• **Work request**
Please return all of the records verbatim, with the pictures omitted.

[Saved entries]

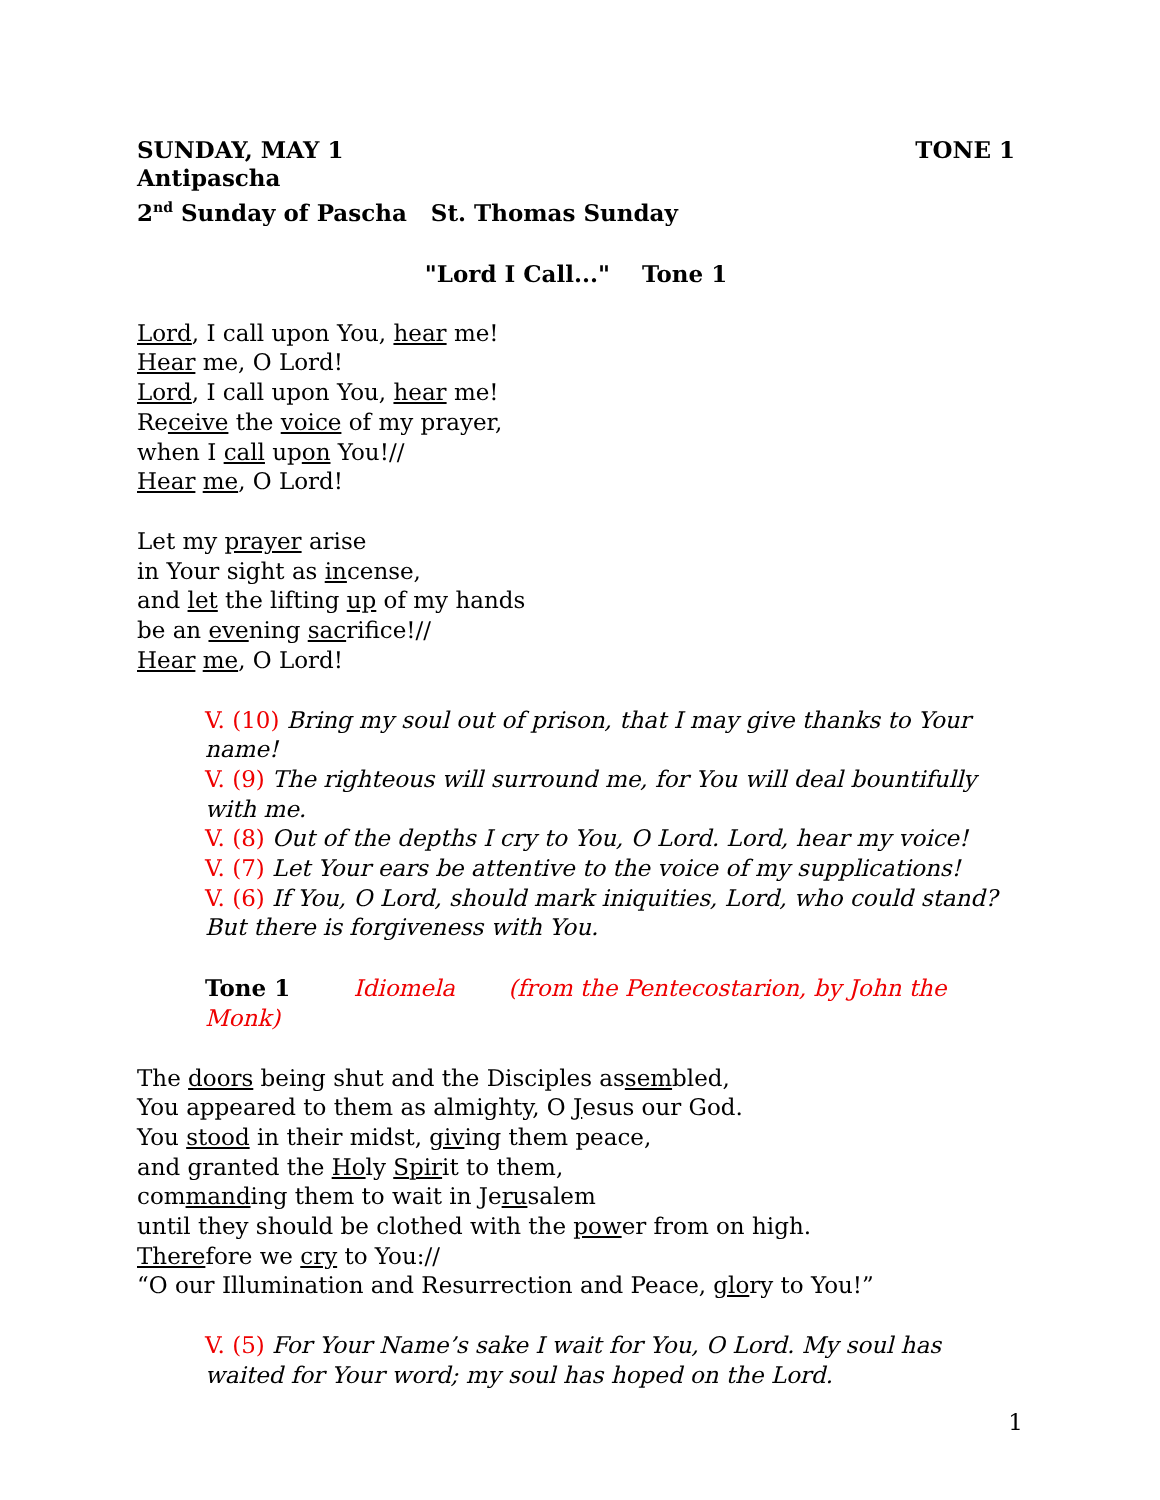SUNDAY, MAY 1 TONE 1
Antipascha
2<sup>nd</sup> Sunday of Pascha St. Thomas Sunday
"Lord I Call..." Tone 1
Lord, I call upon You, hear me!
Hear me, O Lord!
Lord, I call upon You, hear me!
Receive the voice of my prayer,
when I call upon You!//
Hear me, O Lord!
Let my prayer arise
in Your sight as incense,
and let the lifting up of my hands
be an evening sacrifice!//
Hear me, O Lord!
V. (10) Bring my soul out of prison, that I may give thanks to Your name!
V. (9) The righteous will surround me, for You will deal bountifully with me.
V. (8) Out of the depths I cry to You, O Lord. Lord, hear my voice!
V. (7) Let Your ears be attentive to the voice of my supplications!
V. (6) If You, O Lord, should mark iniquities, Lord, who could stand? But there is forgiveness with You.
Tone 1 Idiomela (from the Pentecostarion, by John the Monk)
The doors being shut and the Disciples assembled,
You appeared to them as almighty, O Jesus our God.
You stood in their midst, giving them peace,
and granted the Holy Spirit to them,
commanding them to wait in Jerusalem
until they should be clothed with the power from on high.
Therefore we cry to You://
“O our Illumination and Resurrection and Peace, glory to You!”
V. (5) For Your Name’s sake I wait for You, O Lord. My soul has waited for Your word; my soul has hoped on the Lord.
1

• **Solved problem**
SUNDAY, MAY 1 TONE 1
Antipascha
2<sup>nd</sup> Sunday of Pascha St. Thomas Sunday
"Lord I Call..." Tone 1
Lord, I call upon You, hear me!
Hear me, O Lord!
Lord, I call upon You, hear me!
Receive the voice of my prayer,
when I call upon You!//
Hear me, O Lord!
Let my prayer arise
in Your sight as incense,
and let the lifting up of my hands
be an evening sacrifice!//
Hear me, O Lord!
V. (10) Bring my soul out of prison, that I may give thanks to Your name!
V. (9) The righteous will surround me, for You will deal bountifully with me.
V. (8) Out of the depths I cry to You, O Lord. Lord, hear my voice!
V. (7) Let Your ears be attentive to the voice of my supplications!
V. (6) If You, O Lord, should mark iniquities, Lord, who could stand? But there is forgiveness with You.
Tone 1 Idiomela (from the Pentecostarion, by John the Monk)
The doors being shut and the Disciples assembled,
You appeared to them as almighty, O Jesus our God.
You stood in their midst, giving them peace,
and granted the Holy Spirit to them,
commanding them to wait in Jerusalem
until they should be clothed with the power from on high.
Therefore we cry to You://
“O our Illumination and Resurrection and Peace, glory to You!”
V. (5) For Your Name’s sake I wait for You, O Lord. My soul has waited for Your word; my soul has hoped on the Lord.
1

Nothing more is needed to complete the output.